I remember tripping over 1 Timothy 2:15 a few years back. When I read it, it stopped me abruptly in my tracks. The verse states, “Yet she will be saved through childbearing-if they continue in faith and love and holiness with self-control.” “Saved through childbearing” hit me hard. But context is everything. One cannot and should not base theology on a single verse. First the context within the chapter. Paul writes that women “should adorn themselves in respectable apparel, with modesty and self-control. . .” (v. 9) It further states, “I do not permit a woman to teach or to exercise authority over a man. . .” (v. 12) The text then goes back to the original sin in the garden, pointing out that, “the woman was deceived and became a transgressor.” (v. 14) It is after this statement that Paul wrote, “Yet she will be saved through childbearing.” My research indicates that this verse is of a general nature that all women will be saved because a Savior was born (of a woman, of course). If we look further than the book of 1 Timothy to the whole of Scripture, it is clear that Paul certainly did not mean that women are individually saved by bearing children. If that were the case, I believe that 1 Corinthians 7 would read much differently. But Paul indicates time and again in his epistles that it is devotion to God that matters most.

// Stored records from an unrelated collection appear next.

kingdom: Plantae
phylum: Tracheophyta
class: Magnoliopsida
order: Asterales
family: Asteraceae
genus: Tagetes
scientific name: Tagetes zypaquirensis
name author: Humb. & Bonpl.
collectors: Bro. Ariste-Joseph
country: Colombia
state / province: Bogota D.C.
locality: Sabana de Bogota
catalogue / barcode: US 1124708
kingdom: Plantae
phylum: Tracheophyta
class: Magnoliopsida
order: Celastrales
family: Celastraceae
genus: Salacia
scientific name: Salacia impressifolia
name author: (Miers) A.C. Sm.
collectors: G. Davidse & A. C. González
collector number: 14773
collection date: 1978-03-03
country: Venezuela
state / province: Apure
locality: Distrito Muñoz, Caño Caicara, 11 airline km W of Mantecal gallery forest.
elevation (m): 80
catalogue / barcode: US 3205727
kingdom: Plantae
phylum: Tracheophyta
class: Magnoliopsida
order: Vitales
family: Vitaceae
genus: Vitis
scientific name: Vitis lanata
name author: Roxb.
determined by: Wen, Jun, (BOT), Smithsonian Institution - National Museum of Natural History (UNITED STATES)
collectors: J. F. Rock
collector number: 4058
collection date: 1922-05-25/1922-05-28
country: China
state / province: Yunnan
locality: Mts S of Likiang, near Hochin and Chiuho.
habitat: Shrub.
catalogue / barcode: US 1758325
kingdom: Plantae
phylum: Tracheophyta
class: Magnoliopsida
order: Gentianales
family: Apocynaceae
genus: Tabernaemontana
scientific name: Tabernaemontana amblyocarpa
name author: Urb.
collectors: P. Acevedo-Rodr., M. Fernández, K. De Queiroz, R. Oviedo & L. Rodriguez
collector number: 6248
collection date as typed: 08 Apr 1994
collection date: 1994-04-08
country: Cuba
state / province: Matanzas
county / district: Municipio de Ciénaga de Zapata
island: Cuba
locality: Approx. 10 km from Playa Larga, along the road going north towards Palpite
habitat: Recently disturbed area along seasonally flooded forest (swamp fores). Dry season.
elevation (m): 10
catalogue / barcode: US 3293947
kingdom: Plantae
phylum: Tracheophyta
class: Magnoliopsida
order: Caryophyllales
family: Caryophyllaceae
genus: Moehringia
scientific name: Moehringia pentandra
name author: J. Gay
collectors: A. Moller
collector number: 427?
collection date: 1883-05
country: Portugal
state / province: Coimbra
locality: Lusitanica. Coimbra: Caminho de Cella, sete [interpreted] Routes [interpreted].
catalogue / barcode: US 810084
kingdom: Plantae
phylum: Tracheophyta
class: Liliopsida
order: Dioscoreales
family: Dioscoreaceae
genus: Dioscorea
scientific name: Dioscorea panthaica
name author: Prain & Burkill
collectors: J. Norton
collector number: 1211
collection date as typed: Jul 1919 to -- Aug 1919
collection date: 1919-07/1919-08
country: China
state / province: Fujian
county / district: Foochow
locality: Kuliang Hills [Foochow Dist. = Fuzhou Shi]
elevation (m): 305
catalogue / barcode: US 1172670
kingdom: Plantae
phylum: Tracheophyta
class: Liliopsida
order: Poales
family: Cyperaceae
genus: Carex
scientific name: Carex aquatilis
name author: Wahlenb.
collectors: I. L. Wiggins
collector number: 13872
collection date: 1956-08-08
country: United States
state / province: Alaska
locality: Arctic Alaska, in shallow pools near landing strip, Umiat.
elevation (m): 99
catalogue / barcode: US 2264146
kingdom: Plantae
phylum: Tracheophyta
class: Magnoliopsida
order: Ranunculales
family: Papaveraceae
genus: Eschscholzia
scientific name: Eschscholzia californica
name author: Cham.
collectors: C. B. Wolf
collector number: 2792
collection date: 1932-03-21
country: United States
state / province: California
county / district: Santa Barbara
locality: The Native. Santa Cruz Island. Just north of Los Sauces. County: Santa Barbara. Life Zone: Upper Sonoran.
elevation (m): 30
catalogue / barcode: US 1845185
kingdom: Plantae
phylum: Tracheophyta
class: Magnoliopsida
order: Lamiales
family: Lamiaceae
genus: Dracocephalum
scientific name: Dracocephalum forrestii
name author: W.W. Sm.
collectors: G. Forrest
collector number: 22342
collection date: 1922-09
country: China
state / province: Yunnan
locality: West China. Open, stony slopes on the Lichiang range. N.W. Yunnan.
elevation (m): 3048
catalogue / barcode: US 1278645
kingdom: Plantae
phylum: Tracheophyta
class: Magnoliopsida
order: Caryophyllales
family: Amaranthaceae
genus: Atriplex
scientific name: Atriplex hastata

Clearly, none of us would be here if most people didn’t reproduce. I read a commentary once that stated, in effect, that childbearing is the highest calling a woman can have. I believe this to be false. The reason is not that having children is a bad thing or a bad calling, but it is not every woman’s calling. Over the centuries, God has used unmarried, childless women in a powerful way. And they were available for His calling because they were anxious for His business, rather than anxious for pleasing a husband and caring for children. I think that the highest calling for any woman is the calling that God has for her. Each of us should be seeking to know His will for our lives, and striving to “walk in a manner worthy of the calling to which [we] have been called. . .”
With our celebration of the Resurrection coming up this weekend, we should remember to boast only in our Savior who died for us and was raised again that we too might live. As the Scripture says, “Let the one who boasts, boast in the Lord.”